D’autre part, pour justifier de leur situation de vulnérabilité, ils indiquent que leur second enfant, né en 2021, développe des troubles autistiques. Toutefois, la décision en litige mentionne qu’ils n’ont pas transmis le kit medzo au médecin coordonnateur qui n’a de ce fait, pas pu émettre d’avis médical. Les requérants n’indiquent pas pourquoi ils n’ont pas rempli ce document dans le délai requis. S’ils produisent, à l’appui de leur requête, le certificat médical confidentiel medzo rempli, ils indiquent eux-mêmes que celui-ci est daté du 12 mars 2026, soit postérieurement à la décision attaquée du 6 mars 2026. En tout état de cause, si la situation médicale de leur fils nécessite une prise en charge pluridisciplinaire adaptée, celle-ci n’est pas de nature à caractériser une situation de particulière vulnérabilité au sens des dispositions précitées. En effet, l’OFII fait valoir en défense, sans en être contestée, que la situation médicale de l’enfant a déjà été examinée le 26 mars 2024, et que les services médicaux de l’OFII ont rendu un avis établissant que l’enfant Diamant D… ne présentait, au vu de son état de santé, qu’une priorité sans caractère d’urgence pour l’attribution d’un hébergement.

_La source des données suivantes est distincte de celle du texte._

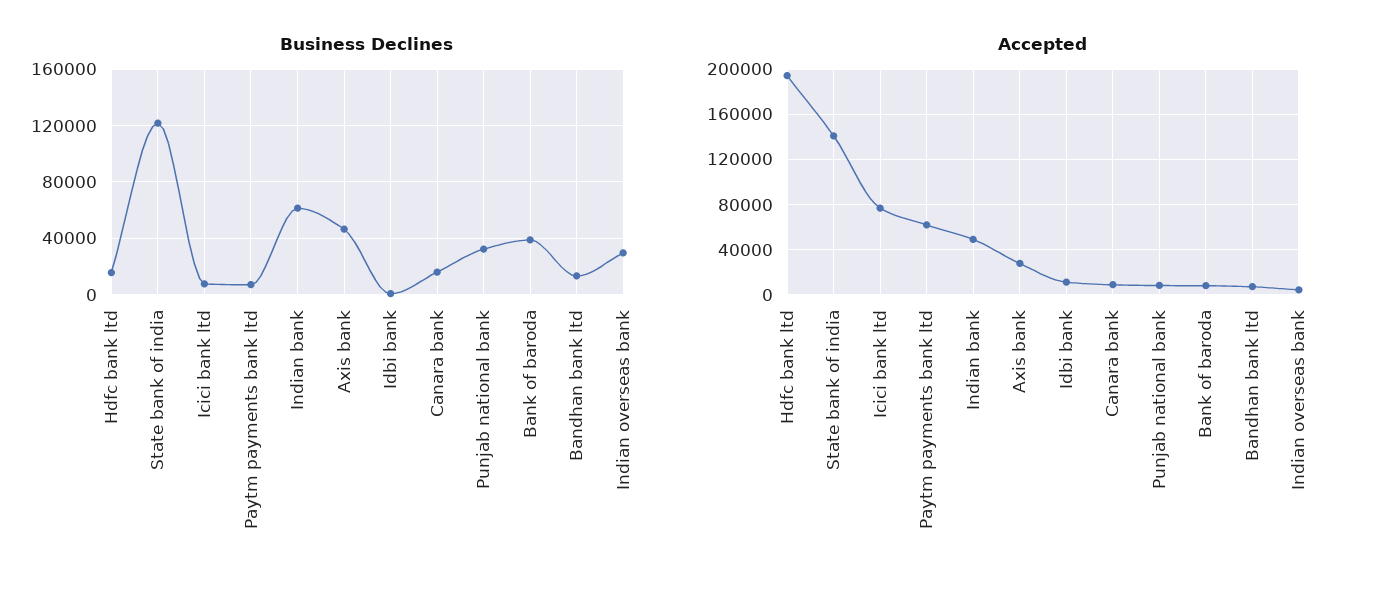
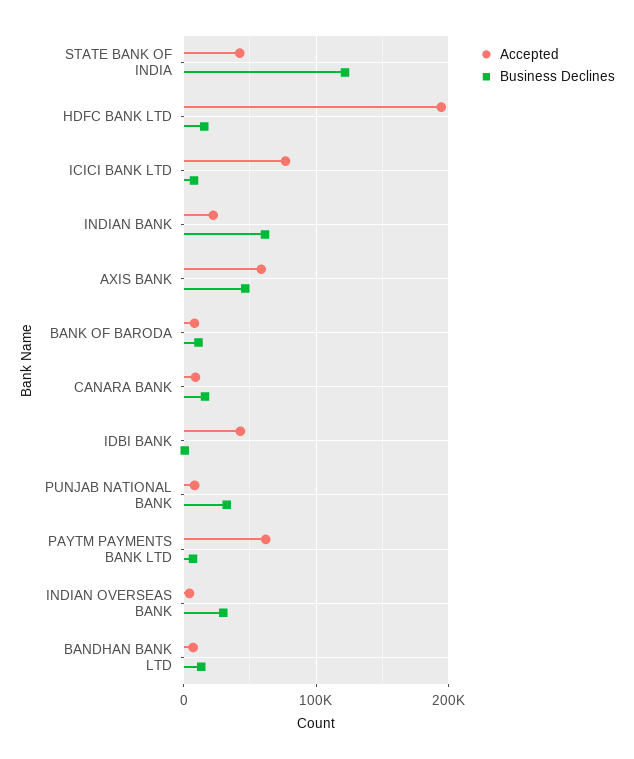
Business Declines, Bank of baroda: 40000 -> 10000
Accepted, State bank of india: 140000 -> 40000
Accepted, Indian bank: 50000 -> 20000
Accepted, Axis bank: 30000 -> 60000
Accepted, Idbi bank: 10000 -> 40000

Dans ces circonstances, la directrice territoriale de l’Office français de l’immigration et de l’intégration a pu légalement opposer aux intéressés les dispositions de l’article L. 551-16 du code de l’entrée et du séjour des étrangers et du droit d’asile, sans entacher sa décision d’une erreur manifeste d’appréciation.
Il résulte de ce qui précède que les conclusions aux fins d’annulation de la décision du 6 mars 2026 doivent être rejetées.
Sur les conclusions tendant à la prise en charge des frais non compris dans les dépens :
Les dispositions de des dispositions de l’article 37 de la loi du 10 juillet 1991 font obstacle à ce que les frais exposés en cours d’instance et non compris dans les dépens soient mis à la charge de l’Office français de l’immigration et de l’intégration, qui, dans la présente instance, n’est pas partie perdante.
D E C I D E :
Article 1er :
M. et Mme D… sont admis, à titre provisoire, au bénéfice de l’aide juridictionnelle.
Article 2 :
Le surplus des conclusions de la requête est rejeté.
Article 3 :
Le présent jugement sera notifié à M. C… D…, à Mme A… B… épouse D…, à Me Blanc et au directeur général de l’Office français de l’immigration et de l’intégration.
Rendu public par mise à disposition au greffe le 7 avril 2026.
La magistrate désignée,
C. PAILLET-AUGEY
La greffière,
C. JASSERAND
La République mande et ordonne au ministre de l’intérieur, en ce qui le concerne ou à tous commissaires de justice à ce requis en ce qui concerne les voies de droit commun contre les parties privées, de pourvoir à l’exécution de la présente décision.